__Problem requirements__
Please copy out every line of text in the material below word for word, leaving the pictures out of your answer.

[Text extracted page by page]
_ _ _ _

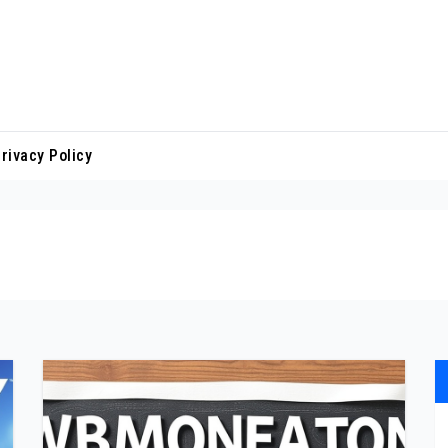
rivacy Policy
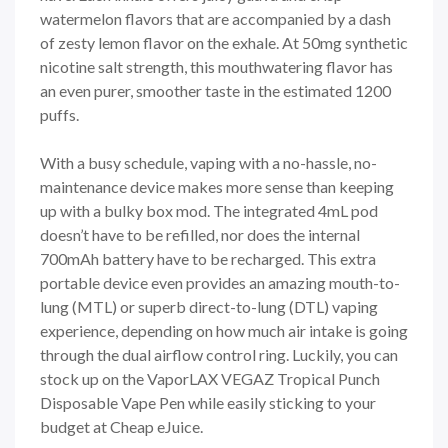
watermelon flavors that are accompanied by a dash
of zesty lemon flavor on the exhale. At 50mg synthetic
nicotine salt strength, this mouthwatering flavor has
an even purer, smoother taste in the estimated 1200
puffs.
With a busy schedule, vaping with a no-hassle, no-
maintenance device makes more sense than keeping
up with a bulky box mod. The integrated 4mL pod
doesn’t have to be refilled, nor does the internal
700mAh battery have to be recharged. This extra
portable device even provides an amazing mouth-to-
lung (MTL) or superb direct-to-lung (DTL) vaping
experience, depending on how much air intake is going
through the dual airflow control ring. Luckily, you can
stock up on the VaporLAX VEGAZ Tropical Punch
Disposable Vape Pen while easily sticking to your
budget at Cheap eJuice.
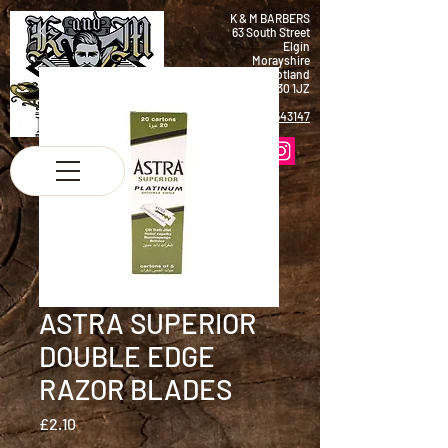
K & M BARBERS
63 South Street
Elgin
Morayshire
Scotland
IV30 1JZ
Tel:
01343 543147
ASTRA SUPERIOR
DOUBLE EDGE
RAZOR BLADES
Price
£2.10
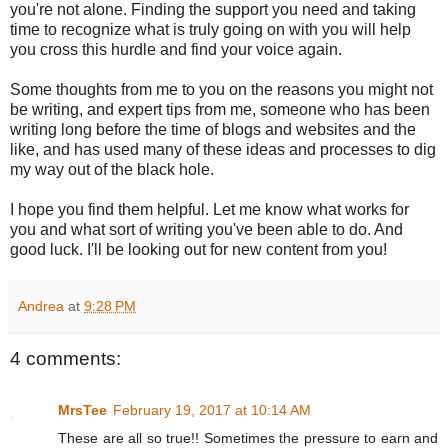
you're not alone. Finding the support you need and taking
time to recognize what is truly going on with you will help
you cross this hurdle and find your voice again.
Some thoughts from me to you on the reasons you might not
be writing, and expert tips from me, someone who has been
writing long before the time of blogs and websites and the
like, and has used many of these ideas and processes to dig
my way out of the black hole.
I hope you find them helpful. Let me know what works for
you and what sort of writing you've been able to do. And
good luck. I'll be looking out for new content from you!
Andrea
at
9:28 PM
4 comments:
MrsTee
February 19, 2017 at 10:14 AM
These are all so true!! Sometimes the pressure to earn and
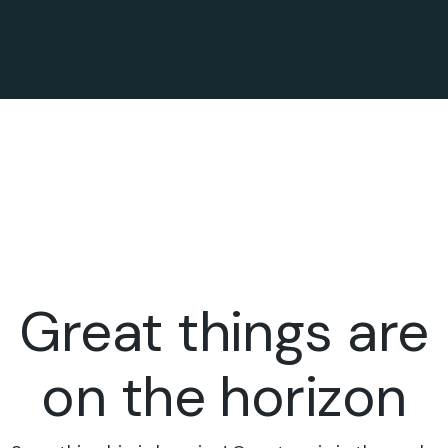
Great things are
on the horizon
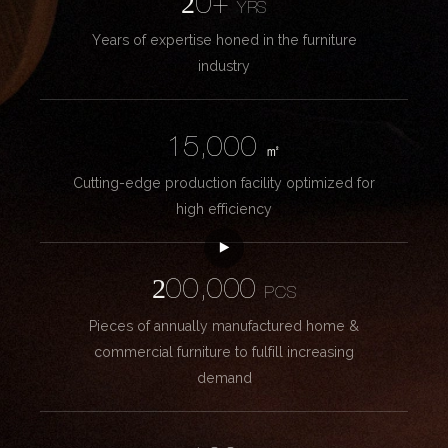
20+
YRS
Years of expertise honed in the furniture
industry
15,000
㎡
Cutting-edge production facility optimized for
high efficiency
200,000
PCS
Pieces of annually manufactured home &
commercial furniture to fulfill increasing
demand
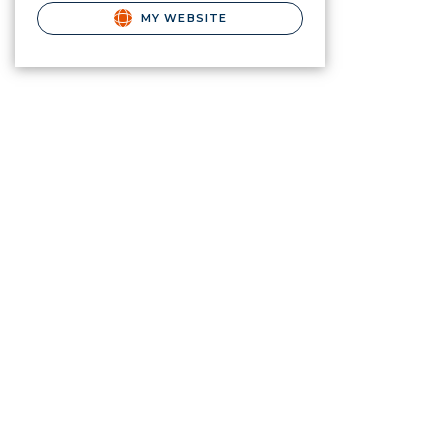
MY WEBSITE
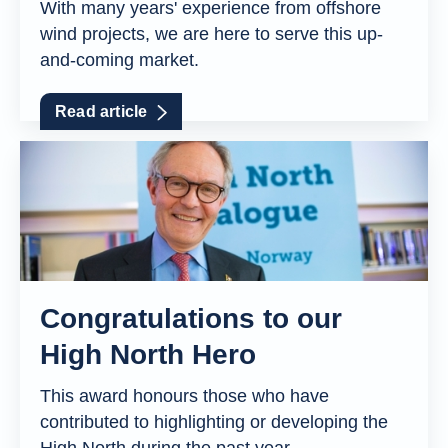
With many years' experience from offshore
wind projects, we are here to serve this up-
and-coming market.
Read article
Congratulations to our
High North Hero
This award honours those who have
contributed to highlighting or developing the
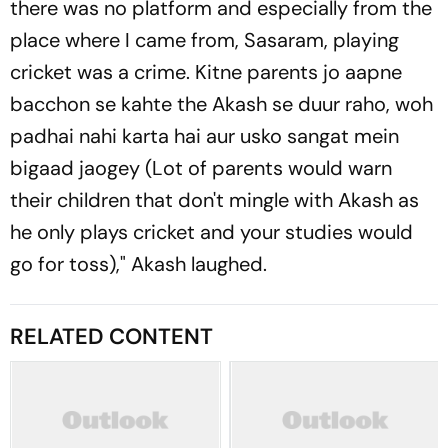
there was no platform and especially from the
place where I came from, Sasaram, playing
cricket was a crime. Kitne parents jo aapne
bacchon se kahte the Akash se duur raho, woh
padhai nahi karta hai aur usko sangat mein
bigaad jaogey (Lot of parents would warn
their children that don't mingle with Akash as
he only plays cricket and your studies would
go for toss)," Akash laughed.
RELATED CONTENT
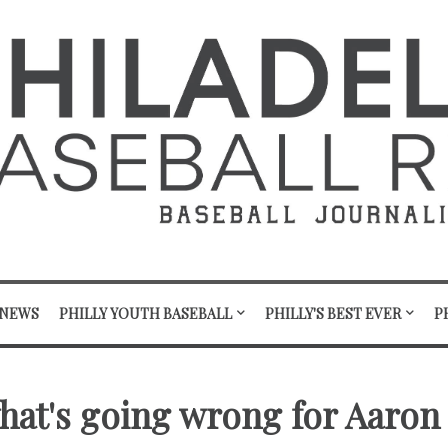
 NEWS
PHILLY YOUTH BASEBALL
PHILLY'S BEST EVER
P
what's going wrong for Aaron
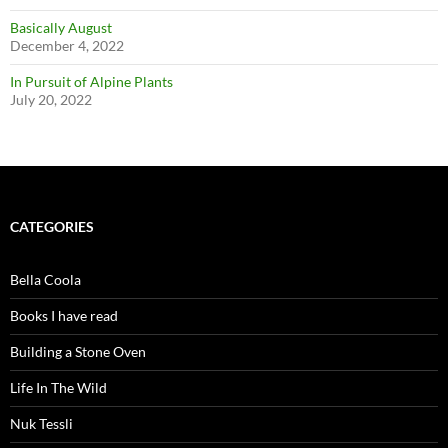
Basically August
December 4, 2022
In Pursuit of Alpine Plants
July 20, 2022
CATEGORIES
Bella Coola
Books I have read
Building a Stone Oven
Life In The Wild
Nuk Tessli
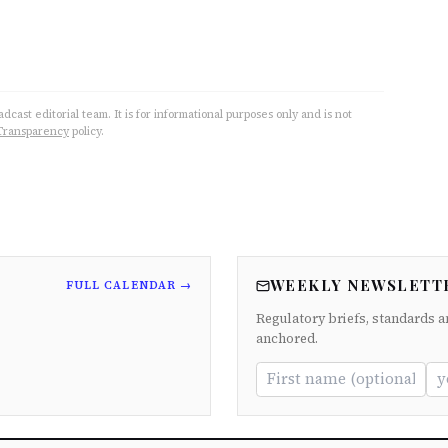
cast editorial team. It is for informational purposes only and is not
Transparency
policy.
WEEKLY NEWSLETT
FULL CALENDAR →
Regulatory briefs, standards a
anchored.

_ _ _ _

__Finished task__
rivacy Policy
watermelon flavors that are accompanied by a dash
of zesty lemon flavor on the exhale. At 50mg synthetic
nicotine salt strength, this mouthwatering flavor has
an even purer, smoother taste in the estimated 1200
puffs.
With a busy schedule, vaping with a no-hassle, no-
maintenance device makes more sense than keeping
up with a bulky box mod. The integrated 4mL pod
doesn’t have to be refilled, nor does the internal
700mAh battery have to be recharged. This extra
portable device even provides an amazing mouth-to-
lung (MTL) or superb direct-to-lung (DTL) vaping
experience, depending on how much air intake is going
through the dual airflow control ring. Luckily, you can
stock up on the VaporLAX VEGAZ Tropical Punch
Disposable Vape Pen while easily sticking to your
budget at Cheap eJuice.
K & M BARBERS
63 South Street
Elgin
Morayshire
Scotland
IV30 1JZ
Tel:
01343 543147
ASTRA SUPERIOR
DOUBLE EDGE
RAZOR BLADES
Price
£2.10
you're not alone. Finding the support you need and taking
time to recognize what is truly going on with you will help
you cross this hurdle and find your voice again.
Some thoughts from me to you on the reasons you might not
be writing, and expert tips from me, someone who has been
writing long before the time of blogs and websites and the
like, and has used many of these ideas and processes to dig
my way out of the black hole.
I hope you find them helpful. Let me know what works for
you and what sort of writing you've been able to do. And
good luck. I'll be looking out for new content from you!
Andrea
at
9:28 PM
4 comments:
MrsTee
February 19, 2017 at 10:14 AM
These are all so true!! Sometimes the pressure to earn and
Great things are
on the horizon
20+
YRS
Years of expertise honed in the furniture
industry
15,000
㎡
Cutting-edge production facility optimized for
high efficiency
200,000
PCS
Pieces of annually manufactured home &
commercial furniture to fulfill increasing
demand
MY WEBSITE
With many years' experience from offshore
wind projects, we are here to serve this up-
and-coming market.
Read article
Congratulations to our
High North Hero
This award honours those who have
contributed to highlighting or developing the
there was no platform and especially from the
place where I came from, Sasaram, playing
cricket was a crime. Kitne parents jo aapne
bacchon se kahte the Akash se duur raho, woh
padhai nahi karta hai aur usko sangat mein
bigaad jaogey (Lot of parents would warn
their children that don't mingle with Akash as
he only plays cricket and your studies would
go for toss)," Akash laughed.
RELATED CONTENT
 NEWS
PHILLY YOUTH BASEBALL
PHILLY'S BEST EVER
P
what's going wrong for Aaron
Basically August
December 4, 2022
In Pursuit of Alpine Plants
July 20, 2022
CATEGORIES
Bella Coola
Books I have read
Building a Stone Oven
Life In The Wild
Nuk Tessli
cast editorial team. It is for informational purposes only and is not
Transparency
policy.
WEEKLY NEWSLETT
FULL CALENDAR →
Regulatory briefs, standards a
anchored.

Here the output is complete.